Das Blaukappel und das Rotkappel.

In Kathal bei Obdach wohnte die Witwe eines Fohnsdorfer Bergmannes mit ihrem Sohne. Als dieser nun aus der Schule war, suchte auch er im Bergwerk Fohnsdorf seinen Verdienst, kam aber alle heilige Zeiten zu seiner Mutter heim.

Weihnachten waren [sic]. Der junge Bursch ging spät abends heim. Wie er an Liechtenstein vorbei ging, rauschte es gach [gleich] ober ihm sehr stark; er sah auf, nahm aber in der Finsternis nichts wahr. Aber eine hallende Stimme rief ihm zu:

"Wenn du zum Rotkappel kommst, Blaukappel läßt Rotkappel schön grüßen."

"Ja, ja, werde es wohl tun," rief er zurück, ohne zu wissen, wo er Rotkappel treffen würde. Aber da flog schon knapp vor ihm auf den Boden ein Steinchen nieder; er las es auf und ging weiter.
So kam er in der Finsternis nach Eppenstein.

"Ei," dachte er sich, "ob nicht auf der Ruine Eppenstein Rotkappel daheim ist?" Er stellte sich unter der Burg fest hin und rief hinauf:

"Blaukappel läßt Rotkappel schön grüßen."

"Dank schön, dank schön," rief es da zurück und wieder fiel knapp vor ihm ein Steinlein nieder. Auch den las er auf, wer weiß, zu was es nicht gut ist?
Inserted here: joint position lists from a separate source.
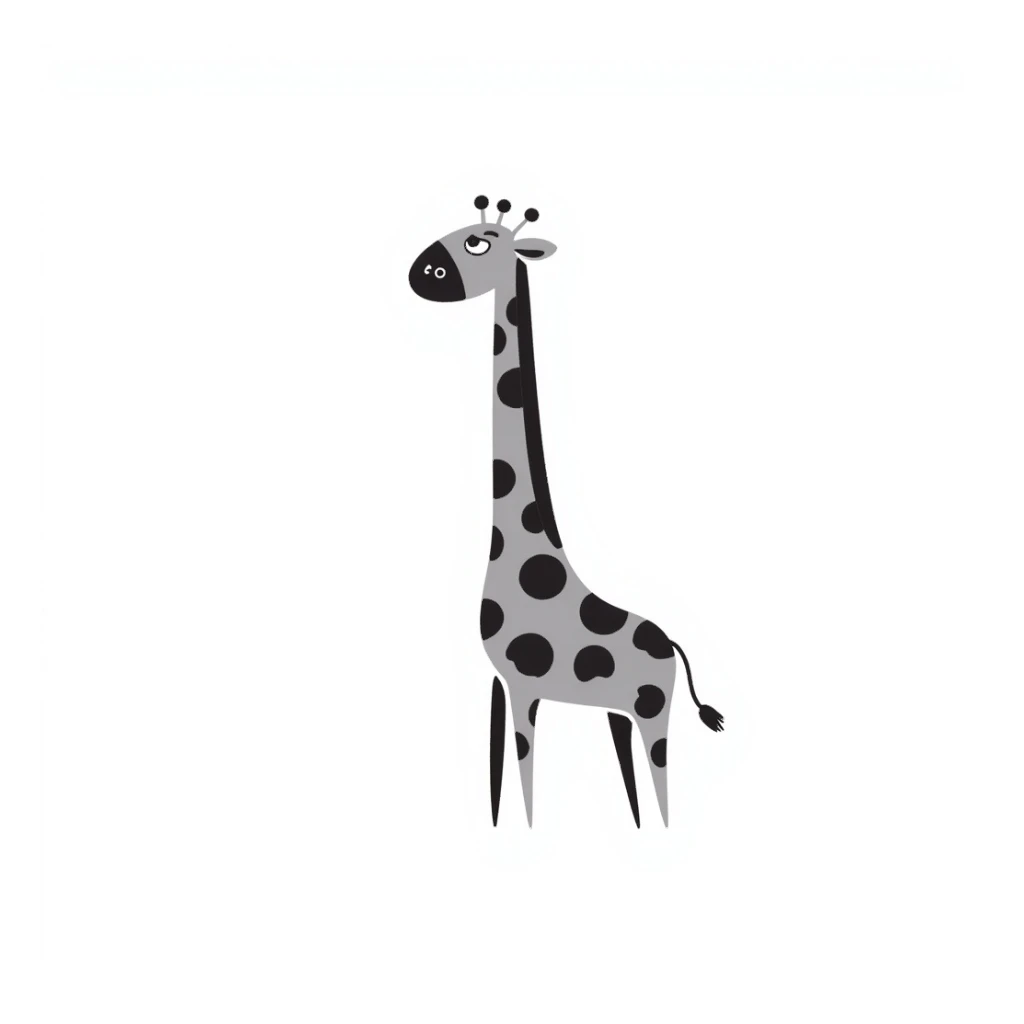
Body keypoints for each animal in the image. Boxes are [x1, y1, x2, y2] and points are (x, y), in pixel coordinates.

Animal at [408, 196, 723, 827]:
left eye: (478, 242)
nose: (421, 273)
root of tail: (671, 645)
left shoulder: (524, 687)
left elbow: (526, 778)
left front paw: (526, 831)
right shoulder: (499, 683)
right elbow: (495, 776)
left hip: (654, 711)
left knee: (661, 782)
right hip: (622, 712)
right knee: (635, 781)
So kam er gegen Mitternacht zu seiner Mutter nach Kathal. Die Mutter war gerade zum Mettengehen gerichtet, und so ging auch er mit. Nach der Metten aber erzählte er beim Heimgehen der Mutter, was ihm auf dem Heimweg passiert sei, und wollte im Zimmer der Mutter die Steinchen zeigen; wie staunten aber beide, als es pure Goldstücke waren. Das waren freilich schöne Weihnachten.

Quelle: Burgsagen aus Steiermark, P. Romuald Pramberger, Seckau 1937, S. 87.